33 Pengaruh FDR terhadap Jumlah Deposito Mudharabah

Hasil estimasi pada penelitian ini menunjukkan bahwa variabel FDR berpengaruh negatif dan signifikan pada taraf nyata 5%. Nilai koefisien variabel FDR sebesar 0.003341, artinya setiap kenaikan FDR sebesar 1% akan menurunkan jumlah deposito mudharabah sebesar 0.003341% dengan asumsi ceteris paribus.

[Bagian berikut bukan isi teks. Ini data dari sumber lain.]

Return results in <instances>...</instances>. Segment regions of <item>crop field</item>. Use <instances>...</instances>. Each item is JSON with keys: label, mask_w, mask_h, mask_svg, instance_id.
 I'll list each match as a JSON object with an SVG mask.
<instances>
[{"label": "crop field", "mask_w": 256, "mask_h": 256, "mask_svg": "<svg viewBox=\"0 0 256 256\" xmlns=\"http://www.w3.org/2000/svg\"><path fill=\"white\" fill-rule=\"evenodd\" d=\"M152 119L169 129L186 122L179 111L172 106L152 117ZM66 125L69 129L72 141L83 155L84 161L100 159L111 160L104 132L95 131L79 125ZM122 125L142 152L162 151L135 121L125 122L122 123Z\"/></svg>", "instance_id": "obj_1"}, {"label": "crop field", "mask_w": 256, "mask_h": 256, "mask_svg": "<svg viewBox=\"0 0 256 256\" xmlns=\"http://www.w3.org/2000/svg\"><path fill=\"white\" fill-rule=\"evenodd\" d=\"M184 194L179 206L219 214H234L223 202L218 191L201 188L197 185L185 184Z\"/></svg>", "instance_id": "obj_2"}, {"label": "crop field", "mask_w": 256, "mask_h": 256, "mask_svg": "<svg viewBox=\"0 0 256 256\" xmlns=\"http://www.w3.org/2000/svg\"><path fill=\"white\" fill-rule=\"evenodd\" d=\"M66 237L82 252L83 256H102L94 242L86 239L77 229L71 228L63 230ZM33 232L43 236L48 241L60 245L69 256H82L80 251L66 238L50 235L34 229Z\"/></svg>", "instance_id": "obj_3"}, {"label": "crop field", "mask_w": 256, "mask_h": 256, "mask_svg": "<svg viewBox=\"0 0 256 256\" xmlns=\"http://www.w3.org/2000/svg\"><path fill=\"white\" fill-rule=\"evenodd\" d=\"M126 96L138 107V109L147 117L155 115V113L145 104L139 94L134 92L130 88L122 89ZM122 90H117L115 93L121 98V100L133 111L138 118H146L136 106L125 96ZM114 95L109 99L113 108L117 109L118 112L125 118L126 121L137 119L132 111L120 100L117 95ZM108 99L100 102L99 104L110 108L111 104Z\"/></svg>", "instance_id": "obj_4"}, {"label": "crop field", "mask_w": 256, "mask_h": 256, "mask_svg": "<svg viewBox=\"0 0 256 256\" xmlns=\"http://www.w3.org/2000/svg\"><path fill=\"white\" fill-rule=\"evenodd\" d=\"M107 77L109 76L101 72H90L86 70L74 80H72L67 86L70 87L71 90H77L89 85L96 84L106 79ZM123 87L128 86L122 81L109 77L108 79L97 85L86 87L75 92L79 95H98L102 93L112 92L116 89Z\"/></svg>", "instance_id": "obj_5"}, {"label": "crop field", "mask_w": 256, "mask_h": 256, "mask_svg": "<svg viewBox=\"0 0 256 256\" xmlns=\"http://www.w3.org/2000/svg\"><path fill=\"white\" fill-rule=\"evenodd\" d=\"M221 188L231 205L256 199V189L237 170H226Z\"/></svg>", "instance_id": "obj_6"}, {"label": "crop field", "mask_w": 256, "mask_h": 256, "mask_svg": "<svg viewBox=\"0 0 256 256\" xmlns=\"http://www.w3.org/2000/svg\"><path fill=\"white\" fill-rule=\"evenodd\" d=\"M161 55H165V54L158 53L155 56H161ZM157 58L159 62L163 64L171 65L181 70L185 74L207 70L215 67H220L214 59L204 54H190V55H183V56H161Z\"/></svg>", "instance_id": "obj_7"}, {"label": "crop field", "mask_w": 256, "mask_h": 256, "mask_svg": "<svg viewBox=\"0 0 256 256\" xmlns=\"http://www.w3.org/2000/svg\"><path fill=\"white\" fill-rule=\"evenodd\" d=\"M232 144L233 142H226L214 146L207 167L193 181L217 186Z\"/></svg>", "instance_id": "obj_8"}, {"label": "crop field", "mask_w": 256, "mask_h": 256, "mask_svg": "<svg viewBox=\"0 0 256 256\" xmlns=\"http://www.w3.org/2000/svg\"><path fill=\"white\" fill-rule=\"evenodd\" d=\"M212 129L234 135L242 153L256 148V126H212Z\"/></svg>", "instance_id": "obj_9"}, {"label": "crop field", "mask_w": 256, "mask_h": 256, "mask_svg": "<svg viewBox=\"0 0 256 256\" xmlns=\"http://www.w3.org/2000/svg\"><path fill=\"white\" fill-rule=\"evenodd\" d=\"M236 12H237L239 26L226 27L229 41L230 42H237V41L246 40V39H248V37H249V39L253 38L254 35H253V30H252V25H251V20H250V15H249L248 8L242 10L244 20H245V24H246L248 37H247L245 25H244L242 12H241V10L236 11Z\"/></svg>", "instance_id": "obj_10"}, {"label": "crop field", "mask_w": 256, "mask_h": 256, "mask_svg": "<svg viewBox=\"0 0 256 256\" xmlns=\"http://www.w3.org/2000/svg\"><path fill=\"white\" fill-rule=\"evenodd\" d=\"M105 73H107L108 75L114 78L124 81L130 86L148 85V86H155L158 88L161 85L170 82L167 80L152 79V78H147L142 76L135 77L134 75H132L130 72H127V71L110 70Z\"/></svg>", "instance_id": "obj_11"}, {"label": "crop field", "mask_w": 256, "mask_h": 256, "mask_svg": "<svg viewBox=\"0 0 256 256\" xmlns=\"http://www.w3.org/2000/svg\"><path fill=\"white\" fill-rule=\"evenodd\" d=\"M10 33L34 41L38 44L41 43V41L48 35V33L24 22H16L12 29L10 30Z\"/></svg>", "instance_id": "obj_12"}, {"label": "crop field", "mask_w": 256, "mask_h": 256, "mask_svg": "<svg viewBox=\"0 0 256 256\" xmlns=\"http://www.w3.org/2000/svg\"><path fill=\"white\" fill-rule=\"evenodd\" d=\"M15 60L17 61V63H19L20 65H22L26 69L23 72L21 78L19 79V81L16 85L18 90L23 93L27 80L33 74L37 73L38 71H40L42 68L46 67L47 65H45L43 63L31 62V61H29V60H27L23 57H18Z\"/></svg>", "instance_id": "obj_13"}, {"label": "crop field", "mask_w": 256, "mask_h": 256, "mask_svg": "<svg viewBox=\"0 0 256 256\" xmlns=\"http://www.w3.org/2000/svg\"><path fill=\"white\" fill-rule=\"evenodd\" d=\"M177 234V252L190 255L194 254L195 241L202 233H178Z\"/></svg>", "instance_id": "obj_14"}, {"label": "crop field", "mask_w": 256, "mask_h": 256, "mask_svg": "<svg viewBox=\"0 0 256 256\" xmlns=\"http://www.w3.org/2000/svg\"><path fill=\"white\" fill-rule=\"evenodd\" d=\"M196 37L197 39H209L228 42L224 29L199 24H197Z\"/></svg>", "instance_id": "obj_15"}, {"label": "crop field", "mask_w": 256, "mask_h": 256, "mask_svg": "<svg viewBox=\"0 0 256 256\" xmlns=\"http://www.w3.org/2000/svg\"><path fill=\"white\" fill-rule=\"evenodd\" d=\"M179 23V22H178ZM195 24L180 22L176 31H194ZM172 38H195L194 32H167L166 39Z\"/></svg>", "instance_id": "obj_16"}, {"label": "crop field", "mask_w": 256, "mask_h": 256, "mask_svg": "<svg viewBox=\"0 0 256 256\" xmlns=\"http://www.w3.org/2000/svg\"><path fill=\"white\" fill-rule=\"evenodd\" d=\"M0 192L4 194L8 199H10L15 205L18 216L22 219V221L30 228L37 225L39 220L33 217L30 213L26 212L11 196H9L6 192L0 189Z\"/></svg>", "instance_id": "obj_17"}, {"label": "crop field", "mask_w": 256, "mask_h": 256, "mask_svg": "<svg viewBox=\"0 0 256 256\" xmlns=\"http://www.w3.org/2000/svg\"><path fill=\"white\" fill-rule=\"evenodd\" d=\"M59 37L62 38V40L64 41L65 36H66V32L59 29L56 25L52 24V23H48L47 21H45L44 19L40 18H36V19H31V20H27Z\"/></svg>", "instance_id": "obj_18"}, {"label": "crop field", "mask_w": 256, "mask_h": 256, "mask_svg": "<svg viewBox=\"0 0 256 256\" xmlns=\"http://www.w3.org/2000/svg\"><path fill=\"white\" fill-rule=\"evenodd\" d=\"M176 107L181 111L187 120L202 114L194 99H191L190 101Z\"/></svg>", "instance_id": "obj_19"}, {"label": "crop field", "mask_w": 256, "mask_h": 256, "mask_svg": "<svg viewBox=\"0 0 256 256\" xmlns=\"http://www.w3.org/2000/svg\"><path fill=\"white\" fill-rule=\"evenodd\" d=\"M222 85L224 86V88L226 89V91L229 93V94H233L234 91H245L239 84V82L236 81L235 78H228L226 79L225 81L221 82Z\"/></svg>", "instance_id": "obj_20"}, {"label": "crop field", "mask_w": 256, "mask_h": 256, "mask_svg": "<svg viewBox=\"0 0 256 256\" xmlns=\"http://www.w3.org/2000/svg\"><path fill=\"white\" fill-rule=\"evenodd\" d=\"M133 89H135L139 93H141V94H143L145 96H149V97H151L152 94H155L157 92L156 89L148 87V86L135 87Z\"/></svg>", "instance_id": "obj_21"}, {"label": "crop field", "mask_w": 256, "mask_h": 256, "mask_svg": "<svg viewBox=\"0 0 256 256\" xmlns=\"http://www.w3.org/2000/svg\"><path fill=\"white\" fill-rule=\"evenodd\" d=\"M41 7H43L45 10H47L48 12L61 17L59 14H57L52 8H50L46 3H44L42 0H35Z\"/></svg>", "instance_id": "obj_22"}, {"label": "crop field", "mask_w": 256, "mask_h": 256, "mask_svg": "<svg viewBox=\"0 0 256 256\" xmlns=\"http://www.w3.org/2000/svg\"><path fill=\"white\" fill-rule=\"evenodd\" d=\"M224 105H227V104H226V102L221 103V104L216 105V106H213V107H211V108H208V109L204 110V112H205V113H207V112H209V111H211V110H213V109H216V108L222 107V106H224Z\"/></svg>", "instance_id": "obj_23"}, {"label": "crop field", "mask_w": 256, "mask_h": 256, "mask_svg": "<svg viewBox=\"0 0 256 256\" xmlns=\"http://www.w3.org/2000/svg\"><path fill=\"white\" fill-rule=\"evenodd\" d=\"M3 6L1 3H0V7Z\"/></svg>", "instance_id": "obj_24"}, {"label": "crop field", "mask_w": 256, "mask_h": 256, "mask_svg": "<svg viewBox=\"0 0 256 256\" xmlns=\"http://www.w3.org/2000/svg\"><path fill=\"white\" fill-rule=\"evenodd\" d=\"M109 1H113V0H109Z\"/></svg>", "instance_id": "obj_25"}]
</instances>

Hasil estimasi ini sesuai dengan teori yang menjelaskan bahwa likuiditas dana sangat penting bagi bank dalam memenuhi kebutuhan dana yang mendesak, memuaskan permintaan nasabah terhadap pembiayaan, dan memberikan fleksibilitas dalam meraih kesempatan investasi yang menarik dan menguntungkan (Antonio 2001). Nilai FDR yang tinggi merupakan risiko likuiditas yang biasanya dihindari bagi nasabah penabung. Nilai FDR yang semakin tinggi menunjukkan kemampuan bank dalam mencairkan dana semakin rendah karena dana-dana tersebut disalurkan dalam bentuk pembiayaan.

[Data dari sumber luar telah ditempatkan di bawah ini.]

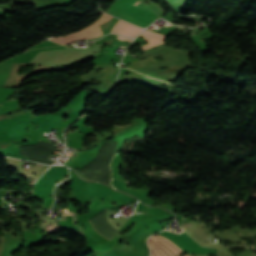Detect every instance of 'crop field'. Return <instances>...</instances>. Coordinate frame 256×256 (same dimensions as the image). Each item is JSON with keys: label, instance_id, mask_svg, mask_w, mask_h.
Returning <instances> with one entry per match:
<instances>
[{"label": "crop field", "instance_id": "crop-field-6", "mask_svg": "<svg viewBox=\"0 0 256 256\" xmlns=\"http://www.w3.org/2000/svg\"><path fill=\"white\" fill-rule=\"evenodd\" d=\"M118 39H121V40H128V41H131L130 39H128V38H124V37H120V36H118Z\"/></svg>", "mask_w": 256, "mask_h": 256}, {"label": "crop field", "instance_id": "crop-field-2", "mask_svg": "<svg viewBox=\"0 0 256 256\" xmlns=\"http://www.w3.org/2000/svg\"><path fill=\"white\" fill-rule=\"evenodd\" d=\"M142 31L141 28L126 23L117 22L111 32L122 34L129 37H135Z\"/></svg>", "mask_w": 256, "mask_h": 256}, {"label": "crop field", "instance_id": "crop-field-9", "mask_svg": "<svg viewBox=\"0 0 256 256\" xmlns=\"http://www.w3.org/2000/svg\"><path fill=\"white\" fill-rule=\"evenodd\" d=\"M185 233V231H183Z\"/></svg>", "mask_w": 256, "mask_h": 256}, {"label": "crop field", "instance_id": "crop-field-5", "mask_svg": "<svg viewBox=\"0 0 256 256\" xmlns=\"http://www.w3.org/2000/svg\"><path fill=\"white\" fill-rule=\"evenodd\" d=\"M190 226H192V224H190V223H185V224H183V229H185V228H187V227H190Z\"/></svg>", "mask_w": 256, "mask_h": 256}, {"label": "crop field", "instance_id": "crop-field-4", "mask_svg": "<svg viewBox=\"0 0 256 256\" xmlns=\"http://www.w3.org/2000/svg\"><path fill=\"white\" fill-rule=\"evenodd\" d=\"M114 213H116V212L107 210L105 213V218L111 227L118 229L119 227H117L116 224L118 223V224L122 225L123 223L126 222L127 218L118 216L115 219H111L110 216Z\"/></svg>", "mask_w": 256, "mask_h": 256}, {"label": "crop field", "instance_id": "crop-field-8", "mask_svg": "<svg viewBox=\"0 0 256 256\" xmlns=\"http://www.w3.org/2000/svg\"><path fill=\"white\" fill-rule=\"evenodd\" d=\"M186 256H189L188 254H186Z\"/></svg>", "mask_w": 256, "mask_h": 256}, {"label": "crop field", "instance_id": "crop-field-10", "mask_svg": "<svg viewBox=\"0 0 256 256\" xmlns=\"http://www.w3.org/2000/svg\"><path fill=\"white\" fill-rule=\"evenodd\" d=\"M50 160V159H49Z\"/></svg>", "mask_w": 256, "mask_h": 256}, {"label": "crop field", "instance_id": "crop-field-1", "mask_svg": "<svg viewBox=\"0 0 256 256\" xmlns=\"http://www.w3.org/2000/svg\"><path fill=\"white\" fill-rule=\"evenodd\" d=\"M5 158L9 164V166H10V164H12L13 166H11V167L17 168L18 171L20 172V174L28 179H30L29 178L30 176L36 179L41 174V172L47 167V166H42V165L36 164L33 167H31L29 170H25L21 167L22 161H18L16 159L7 158V157H5ZM33 172H37V176L32 175L31 173H33Z\"/></svg>", "mask_w": 256, "mask_h": 256}, {"label": "crop field", "instance_id": "crop-field-3", "mask_svg": "<svg viewBox=\"0 0 256 256\" xmlns=\"http://www.w3.org/2000/svg\"><path fill=\"white\" fill-rule=\"evenodd\" d=\"M142 35H144V36L150 41V44H149V42H148V40H147V42H148V44H149V45L147 46V48H150V47H152V46H155V45H158V44L163 43V40L167 37V36L160 35V34L153 33V32H149V31L143 32ZM144 36H143V38H145ZM146 38H145V39H146ZM143 46H144V45H143ZM141 47H142V46H141ZM147 48H146V46L143 47L144 50L147 49Z\"/></svg>", "mask_w": 256, "mask_h": 256}, {"label": "crop field", "instance_id": "crop-field-7", "mask_svg": "<svg viewBox=\"0 0 256 256\" xmlns=\"http://www.w3.org/2000/svg\"><path fill=\"white\" fill-rule=\"evenodd\" d=\"M139 2L137 1L136 3H134V5L138 4Z\"/></svg>", "mask_w": 256, "mask_h": 256}]
</instances>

Nilai FDR yang tinggi juga menunjukkan loyalitas bank syariah dalam menyalurkan pembiayaan, sehingga risiko bank untuk memperoleh keuntungan atau bahkan risiko terjadinya pembiayaan bermasalah juga semakin tinggi. Hasil estimasi ini juga sejalan dengan penelitian Mirza (2015) yang menemukan bahwa variabel FDR berpengaruh negatif terhadap jumlah tabungan anggota BMT. Secara tidak langsung, hasil penelitian ini mengindikasikan bahwa sebagian besar motif dan karakter nasabah deposito mudharabah tidak berbeda jauh dengan nasabah penabung yaitu cenderung menghindari risiko likuiditas jika sewaktu-waktu membutuhkan pencairan dana untuk jangka pendek.

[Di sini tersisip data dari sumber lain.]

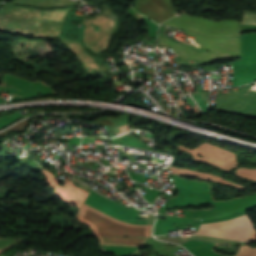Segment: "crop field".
Segmentation results:
<instances>
[{
	"label": "crop field",
	"mask_w": 256,
	"mask_h": 256,
	"mask_svg": "<svg viewBox=\"0 0 256 256\" xmlns=\"http://www.w3.org/2000/svg\"><path fill=\"white\" fill-rule=\"evenodd\" d=\"M91 226L95 235L100 236H150L152 225H135L121 222L105 213L83 204L74 217ZM101 243L140 246L145 239L100 237Z\"/></svg>",
	"instance_id": "8a807250"
},
{
	"label": "crop field",
	"mask_w": 256,
	"mask_h": 256,
	"mask_svg": "<svg viewBox=\"0 0 256 256\" xmlns=\"http://www.w3.org/2000/svg\"><path fill=\"white\" fill-rule=\"evenodd\" d=\"M185 33L196 37L194 41L201 44L204 48H206L214 53H217L221 56H224L226 58H233V57H238L241 55V37H240V35L232 36V37L216 38V37L202 36L203 34L199 35L194 32L187 31V30H185ZM159 43L169 45L182 60L224 59V57H221L212 52L201 54L195 50H192L188 47H185L181 44H178V43L171 41L167 38H164L160 35H159Z\"/></svg>",
	"instance_id": "ac0d7876"
},
{
	"label": "crop field",
	"mask_w": 256,
	"mask_h": 256,
	"mask_svg": "<svg viewBox=\"0 0 256 256\" xmlns=\"http://www.w3.org/2000/svg\"><path fill=\"white\" fill-rule=\"evenodd\" d=\"M162 24L182 27L211 36L240 34L237 20L212 21L203 17L182 16L180 18L174 17Z\"/></svg>",
	"instance_id": "34b2d1b8"
},
{
	"label": "crop field",
	"mask_w": 256,
	"mask_h": 256,
	"mask_svg": "<svg viewBox=\"0 0 256 256\" xmlns=\"http://www.w3.org/2000/svg\"><path fill=\"white\" fill-rule=\"evenodd\" d=\"M254 224L246 215L225 222L201 224L197 234L248 242Z\"/></svg>",
	"instance_id": "412701ff"
},
{
	"label": "crop field",
	"mask_w": 256,
	"mask_h": 256,
	"mask_svg": "<svg viewBox=\"0 0 256 256\" xmlns=\"http://www.w3.org/2000/svg\"><path fill=\"white\" fill-rule=\"evenodd\" d=\"M28 123V119L25 120V121H22L20 123H18L17 125L3 131L2 133H0V138L3 137V136H6L8 135L11 131H15V130H24L26 125Z\"/></svg>",
	"instance_id": "f4fd0767"
},
{
	"label": "crop field",
	"mask_w": 256,
	"mask_h": 256,
	"mask_svg": "<svg viewBox=\"0 0 256 256\" xmlns=\"http://www.w3.org/2000/svg\"><path fill=\"white\" fill-rule=\"evenodd\" d=\"M236 256H256V248L241 246Z\"/></svg>",
	"instance_id": "dd49c442"
},
{
	"label": "crop field",
	"mask_w": 256,
	"mask_h": 256,
	"mask_svg": "<svg viewBox=\"0 0 256 256\" xmlns=\"http://www.w3.org/2000/svg\"><path fill=\"white\" fill-rule=\"evenodd\" d=\"M242 24H256V15H245Z\"/></svg>",
	"instance_id": "e52e79f7"
}]
</instances>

Pengaruh NPF terhadap Jumlah Deposito Mudharabah

Hasil estimasi pada penelitian ini menunjukkan bahwa variabel NPF berpengaruh negatif dan signifikan pada taraf nyata 1%. Nilai koefisien variabel NPF sebesar 0.066882, artinya setiap kenaikan NPF sebesar 1% akan menurunkan jumlah deposito mudharabah sebesar 0.066882% dengan asumsi ceteris paribus.

Hasil estimasi ini sesuai dengan teori yang menjelaskan bahwa semakin tinggi NPF, maka bank syariah kehilangan kesempatan untuk memperoleh income berupa bagi hasil atau marjin yang berakibat pada penurunan pendapatan secara total (Ismail 2011). Jika hal tersebut terjadi, maka kesempatan deposan memperoleh keuntungan yang lebih besar juga semakin turun.